Dimanche midi. Dire Straits dans le métro

Chiste argentino


Y a los franceses no les hace gracia












Nota: Sé que ésta entrada baja un poco el nivel pero prometo, para compensar, dos próximas entradas sumamente finas, ambas con Sciarrino en escena. En una con relación a Monteverdi y el tratamiento expresivo de la voz y en otra con fragmentos de un texto suyo acerca de los arreglos y la cuestión de la autoría.

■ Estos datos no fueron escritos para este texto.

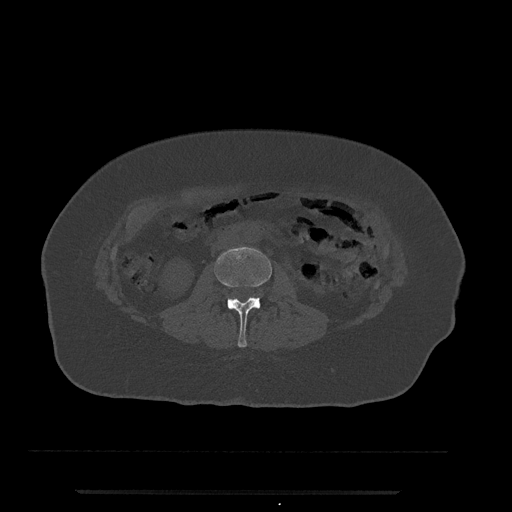
CT including the spine, one axial slice. Slice 21 of 797 in the series (ordered by position). Bone window (W 1800 / L 400 HU). 0.5 mm slice thickness. 512 × 512 image matrix. Patient: female, 51 years. Case-level facts recorded for this patient, not image findings: primary cancer: neuro.
Outlined on this slice (semi-automatic segmentation, software-assisted and operator-edited):
- L2 vertebra: bounding box [x1, y1, x2, y2] px = [214, 247, 272, 347]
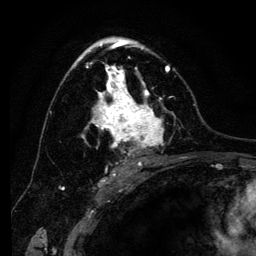
Breast MRI (dynamic contrast-enhanced), one axial slice. Slice 79 of 134 in the series (ordered by position). Cropped to one breast. Dynamic contrast-enhanced series, time point 2 of 6 at this slice position (early post-contrast). 3 T. TE 4.2 ms, TR 8 ms. 1.2 mm slice thickness. 256 × 256 image matrix. Female patient.
Outlined on this slice (semi-automatic segmentation, software-assisted and operator-edited):
- enhancing-tissue mask used for the functional tumour volume (all voxels passing the contrast-enhancement thresholds inside the analysis volume; usually the tumour): bounding box <71,41,175,166> (left, top, right, bottom; pixels)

jueves, 1 de abril de 2010

April in Paris


Escucho un disco que buscaba desde hace años, conseguido, gracias a los insistentes consejos de Jorge Fondebrider, en Paris Jazz Corner, frente a las Arénas de Lutecia: las grabaciones de Coleman Hawkins en 1945 (parte de ellas alguna vez editada en un LP que, durante mi adolescencia, escuché una y otra vez, Hollywood Stampede). Escucho una de mis canciones preferidas, "April in Paris", y reparo, caramba, que es 1 de abril y estoy en París. Por eso, aquí esa canción por Ella Fitzgerald, tal vez, quien mejor la haya cantado (es arbitrario, ya sé) y aquí un magistral Coleman Hawkins en "Indian Summer".

Treemonisha








La obra, compuesta por Scott Joplin en 1911, cuenta cómo un pueblo negro decide que alguien debe dirigirlo y elige para ello a una mujer, la única alfabetizada. La puesta, con concepción escenográfica, decorado y vestuario de Roland Roure y dirección escénica y coreografía de Blanca Li, explota la ingenuidad, abreva en La Flauta mágica mozartiana y en los dibujos infantiles (y en el Aduanero Rousseau). La dirección musical es de Kazem Abdullah y la iluminación –extraordinaria– de Jacques Rouveyrollis (recordado en Buenos Aires por su trabajo junto a Roberto Plate en Juana de Arco en la Hoguera, de Honneger; incidentalmente, ambos participan en la notable adaptación hecha por Alfredo Arias de Los Pájaros de Aristófanes, que está en los últimos ensayos y sube a escena la semana próxima en La Comédie). En la función del estreno, el martes 31 de marzo, el Châtelet, absolutamente lleno, los ovacionó junto al excelente elenco, donde se destacó la soprano Adina Aaron, en el papel protagónico, y los ya legendarios Grace Bumbry y Willard White (impresionante) como sus padres. Todo terminó con un inusual bis: la repetición del ragtime final con los bailarines improvisando, el elenco entero (incluyendo a White) bailando, la orquesta tocando ad libitum (el director estaba sobre el escenario y también bailaba), y el público (tan frío, dicen algunos) palmeando. A todo le cabe una sola palabra, tan francesa: fiesta.